= Michael Zukerman =

American historian

Michael Zuckerman is an American historian specializing in early American history and Professor Emeritus of History at the University of Pennsylvania. His research has focused on colonial America, the American Revolution, and the social and cultural history of early America.

== Early life and education ==
Zuckerman graduated from Central High School in Philadelphia in 1957 and from the University of Pennsylvania in 1961. He majored in American Civilization and was elected to Phi Beta Kappa in 1960. He later pursued graduate studies at Harvard University, earning a Ph.D. in American Civilization in 1967. During his graduate training, he held a Woodrow Wilson Fellowship and Dissertation Fellowship, supporting his early academic research.

== Career ==
Zuckerman joined the University of Pennsylvania as an instructor in history in 1965. He was promoted to assistant professor in 1967, associate professor in 1970, and professor in 1984. He retired in 2010 and was named Professor Emeritus.

:: YOUR TASKS ::
a – From the biography, list each academic rank Zuckerman held at the University of Pennsylvania, with the year given for each.
b – According to the biography, what purpose did the fellowships Zuckerman held during graduate training serve?
c – Write out the passage of the biography starting with "Michael Zuckerman is" and going on through "of early America.".

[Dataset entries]
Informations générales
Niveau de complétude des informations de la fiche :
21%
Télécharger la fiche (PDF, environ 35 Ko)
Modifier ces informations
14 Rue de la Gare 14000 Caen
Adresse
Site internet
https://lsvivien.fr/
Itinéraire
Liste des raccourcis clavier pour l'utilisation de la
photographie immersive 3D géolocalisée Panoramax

:: SOLUTION LIST ::
a – Instructor in history (1965), assistant professor (1967), associate professor (1970), professor (1984), Professor Emeritus (2010, on retirement).

b – The Woodrow Wilson Fellowship and the Dissertation Fellowship he held during his graduate training at Harvard supported his early academic research.

c –
Michael Zuckerman is an American historian specializing in early American history and Professor Emeritus of History at the University of Pennsylvania. His research has focused on colonial America, the American Revolution, and the social and cultural history of early America.